Monday, January 11, 2010

Female power rise poses challenges

The Economist says that the gradual women empowerment in the last 50 years, though a welcome development for both sexes, have brought social consequences that will be the challenge of the next 50 years.

Hillary Clinton noted that her 18M votes in the primaries represent 18M cracks (pun intended?) in the ceiling. Women now make up half of the work force in many economies. In the other economies where it is not, the ratio of women in the work force is rising.

How did this come about? Politics (feminism) brought governments to pass equal-rights laws. Economics and technology also did their share. The demand for brain power grew as the world entered the post-industrialized era.

Demand has been matched by supply: women are increasingly willing and able to work outside the home. Women now have more time to work as the time for traditional traditional female work of cleaning and cooking was reduced by better technology at home. Additionally, the contraceptive pill and family planning became widely accepted. The pill has not only allowed women to get married later, it has also increased their incentives to invest time and effort in acquiring skills.

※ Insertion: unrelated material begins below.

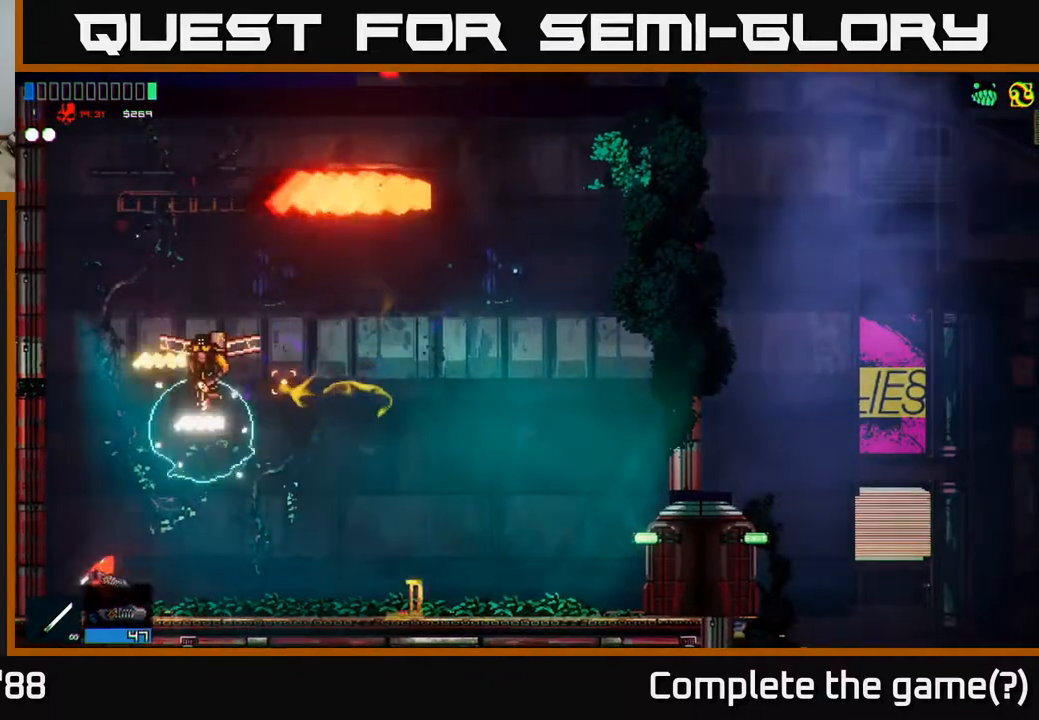
{"buttons": [], "left_stick": "center", "right_stick": "up-right", "events": [[50, "left_stick", "center"], [100, "R2", "up"], [333, "left_stick", "down-left"], [450, "left_stick", "center"]]}
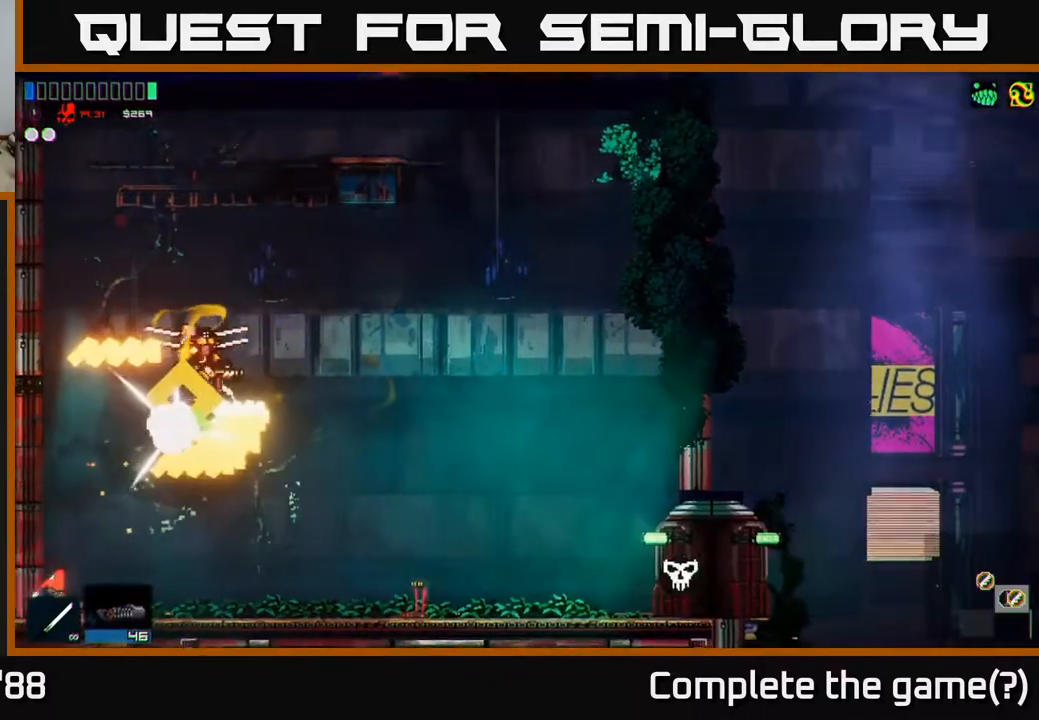
{"buttons": [], "left_stick": "center", "right_stick": "up-right", "events": [[133, "R1", "down"], [300, "R1", "up"]]}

But the men still dominate the upper ranks of management. In America and Britain the typical full-time female worker earns only about 80% as much as the typical male. The article says prejudice may be the key but there is a deeper reason why this is so: many women are forced to choose between motherhood and careers. Childless women earn almost as much as men, but mothers with partners earn less and single mothers much less. The cost of motherhood is steep for women. Child rearing deprives the women of the time to gain the professional experience/education that they could have. The reason for the income gap may thus be the opposite of prejudice. It is that women are judged by exactly the same standards as men.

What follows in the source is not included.